Dread remains a mysterious and pervasive factor in all genuine spiritual growth, and one cannot “get rid” of it by any amount of impetuous action, no matter how generous. Dread is compounded with a certain helplessness and a dependence on grace, as well as with the after-effects of many other sins and errors. The experience of “dread,” “nothingness” and “night” in the heart of man [sic] is then the awareness of infidelity to the truth of our life.

….this will not liberate him from “dread” and “night” as long as he tends to cling to the empty illusion of a separate self, inclined to resist God. Nor will it effectively allay the sense of emptiness and nothingness which he will feel when left to himself without distraction (in the Pascalian sense) and without escape into routine or self-complacent rationalization.

It is in some ways a comfort to be able to assign one’s discontent to definite causes.
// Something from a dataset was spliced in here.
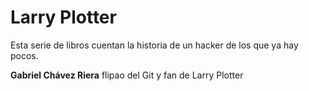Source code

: # Larry Plotter

Esta serie de libros cuentan la historia de un hacker de los que ya hay pocos.

**Gabriel Chávez Riera** flipao del Git y fan de Larry Plotter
Remorse is easier to bear than dread…

…man [sic] faces radical dread in his own being: the naked dread that is indefinite because it seems to be coextensive with his whole being and his whole life. Such a one sees that no virtue of his own, no good intentions, no ideals, no philosophy, no mystical elevation can rescue him from the futility, the apparent despair of his emptiness without God. At the same time, he seems to lose the conviction that God is or can be a refuge for him. It is as if God himself were hostile and implacable or, worse still, as if God himself had become emptiness, and as if all were emptiness, nothingness, dread and night.

It is natural for one in this case to dread the loss of his faith, indeed of his own integrity and religious identity, and to cling desperately to whatever will seem to preserve the last shreds of belief. So he struggles, sometimes frantically, to recover a sense of comfort and conviction in formulated truths or familiar religious practices. His meditation becomes the scene of this agonia, this wrestling with nothingness and doubt. But the more he struggles the less comfort and assurance he has, and the more powerless he sees himself to be. Finally he loses even the power to struggle. He feels himself ready to sink and drown in doubt and despair.

This is not the moment for arrogance or proud thrusts of will. The arrogant man [sic] will break in the agony of darkness. His meditation will be intolerable, and he will either revolt or despair.

The man [sic] of today is more and more vulnerable in this respect. His efforts to seek peace and light are carried on not in a realm of relative security, in a geography of certitude, but over the face of a thinly-veiled abyss of disoriented nothingness, into which he quickly falls when he finds himself without the total support of reassuring and familiar ideas of himself and of his world. Nevertheless, it is precisely this support that we must learn to sacrifice.

“Take heed,” said Jakob Boehme, “of putting on Christ’s purple mantle without a resigned will.”

This deep dread and night must then be seen for what it is: not as punishment, but as purification and as grace. Indeed it is a great gift of God, for it is the precise point of our encounter with his fullness. Dread is an expression of our insecurity in this earthly life, a realization that we are never and can never be completely “sure” in the sense of possessing a definitive and established spiritual status. It means that we cannot any longer hope in ourselves, in our wisdom, our virtues, our fidelity. We see too clearly that all that is “ours” is nothing, and can completely fail us. In other words we no longer rely on what we “have,” what has been given by our past, what has been required. We are open to God and to his mercy in the inscrutable future and our trust is entirely in his grace, which will support our liberty in the emptiness where we will confront unforeseen decisions. Only when we have descended in dread to the center of our own nothingness, by his grace and his guidance, can we be led by him, in his own time, to find him in losing ourselves.